2 février 2012 11h39 · Paul Proulx
À propos l'article Voir Poule mouillée
Adapté d’un roman revisité du docteur Jean Lemieux, ancien médecin de famille aux Îles-de-la-Madeleine, le film présente une enquête policière bien ficelée. Elle nous happe dès les premières images alors que deux patrouilleurs, un homme et une femme, sont appelés sur le lieu d’un crime. On a découvert le corps mutilé d’une cégépienne, recouvert de coquillages sales. L’épithète a son importance comme pièce à conviction pour étayer la preuve du sergent André Surprenant. Policier local qui devra remettre la conduite de l’enquête à un inspecteur de Montréal, imbu de lui-même. Le film repose sur leur dualité. Chacun de leur côté, les deux hommes s’affairent à dénouer le nœud gordien. Inutile de dire qui va emporter ce bras de fer mené à l’insu du Montréalais.
On n’a pas oublié d’introduire ce suspense fort crédible dans un cadre madelinot et humain. On a intégré les pêcheurs au cœur d’un scénario reposant sur une mer qui est l’axe du dénouement d’une histoire de jalousie. On meurt par amour dans ce film. Le ON renvoie aussi à un suicide qui est à l’origine du crime. Ces assises du film ne tournent pas le dos à la vie privée. Le sergent Surprenant est le père d’une ado invivable, dont il a la garde. Comme cœur libre, il fait l’envie de sa collègue qui met tout en œuvre pour s’en emparer. Les amours tragiques côtoient l’amour tout court, un amour bien actif dans un contexte isolant comme peut l’être un archipel. Mais curieusement, le sergent Surprenant à la phobie de l’eau, d’où le titre du film. Caractéristique ajouté inutilement au roman.

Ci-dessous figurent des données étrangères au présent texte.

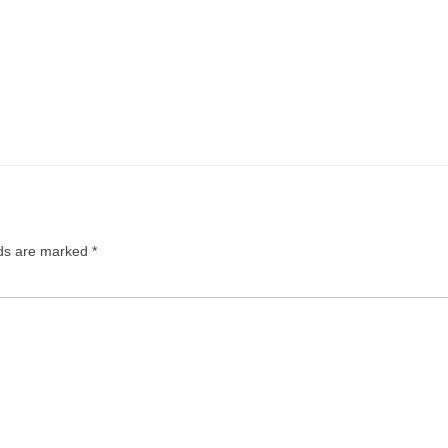
lds are marked
*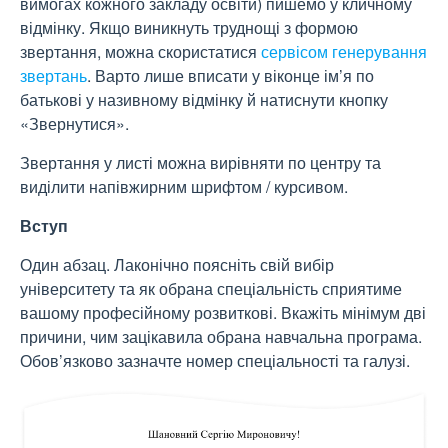
вимогах кожного закладу освіти) пишемо у кличному
відмінку. Якщо виникнуть труднощі з формою
звертання, можна скористатися
сервісом генерування
звертань
. Варто лише вписати у віконце ім’я по
батькові у називному відмінку й натиснути кнопку
«Звернутися».
Звертання у листі можна вирівняти по центру та
виділити напівжирним шрифтом / курсивом.
Вступ
Один абзац. Лаконічно поясніть свій вибір
університету та як обрана спеціальність сприятиме
вашому професійному розвиткові. Вкажіть мінімум дві
причини, чим зацікавила обрана навчальна програма.
Обов’язково зазначте номер спеціальності та галузі.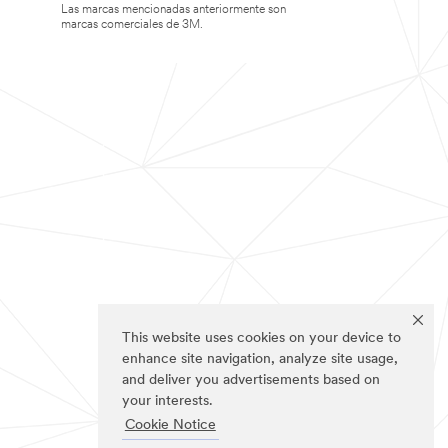
Las marcas mencionadas anteriormente son
marcas comerciales de 3M.
This website uses cookies on your device to
enhance site navigation, analyze site usage,
and deliver you advertisements based on
your interests.
Cookie Notice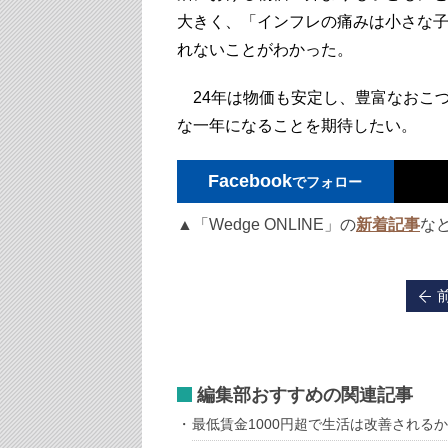
大きく、「インフレの痛みは小さな
れないことがわかった。
24年は物価も安定し、豊富なおこ
な一年になることを期待したい。
Facebook
でフォロー
▲「Wedge ONLINE」の
新着記事
な
編集部おすすめの関連記事
最低賃金1000円超で生活は改善される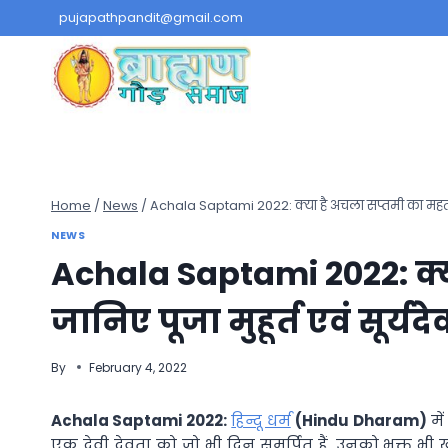
Skip
pujapathpandit@gmail.com
to
content
Home
/
News
/
Achala Saptami 2022: क्या है अचला सप्तमी का महत्व? जा
NEWS
Achala Saptami 2022: क्य
जानिए पूजा मुहूर्त एवं सूर्यद
By
February 4, 2022
Achala Saptami 2022:
हिन्दू धर्म
(Hindu Dharam)
मे
एक देवी देवता को जो भी दिन समर्पित हैं, उनको भक्त भी ख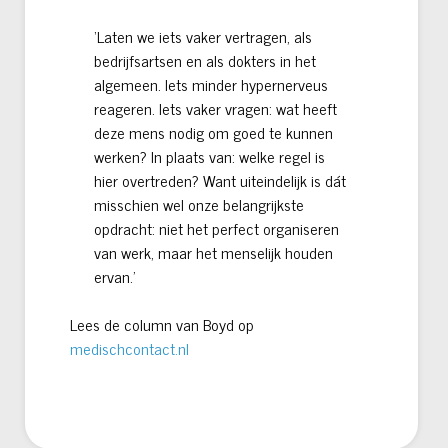
‘Laten we iets vaker vertragen, als
bedrijfs­artsen en als dokters in het
algemeen. Iets minder hypernerveus
reageren. Iets vaker vragen: wat heeft
deze mens nodig om goed te kunnen
werken? In plaats van: welke regel is
hier overtreden? Want uiteindelijk is dát
misschien wel onze belangrijkste
opdracht: niet het perfect organiseren
van werk, maar het menselijk houden
ervan.’
Lees de column van Boyd op
medischcontact.nl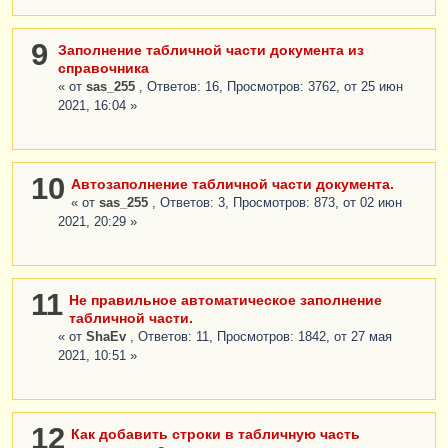
9
Заполнение табличной части документа из
справочника
« от
sas_255
, Ответов: 16, Просмотров: 3762, от 25 июн
2021, 16:04 »
10
Автозаполнение табличной части документа.
« от
sas_255
, Ответов: 3, Просмотров: 873, от 02 июн
2021, 20:29 »
11
Не правильное автоматическое заполнение
табличной части.
« от
ShaEv
, Ответов: 11, Просмотров: 1842, от 27 мая
2021, 10:51 »
12
Как добавить строки в табличную часть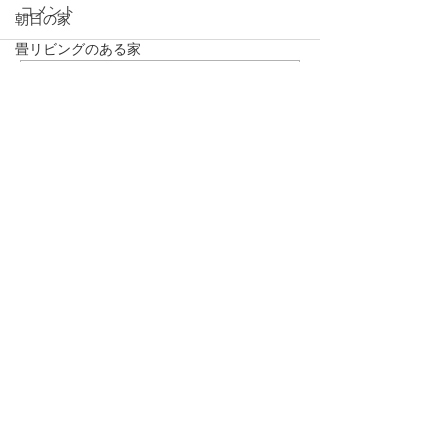
コメント
朝日の家
畳リビングのある家
薪ストーブ
コメントを追加…
大きな銀杏のある家
大町の家２
釣り
日記
悠
手の届く家
蓼科の家
増改築
写真
大町の家１
半屋外デッキ
アフターケア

Même si le matériel est touffu, le film n’est pas labyrinthique. Au contraire, il a été tourné par laisser transparaître une quotidienneté qui évite la morbidité. Il est permis de sourire entre deux respirations.
L’œuvre se caractérise par sa sobriété. Bien enracinée dans un terreau insulaire, elle ne cherche pas à se faire carte postale. Le bât blesse plutôt au plan de l’interprétation. Stéphanie Lapointe est fort peu crédible dans son rôle de victime, sans compter que l’on met trop en exergue les personnages déplaisants dans des encadrements sombres tout à fait inefficaces. Pour obtenir un effet optimal, il aurait fallu réduire le film d’une demi-heure. Mais tout de même, les deux heures passent rapidement.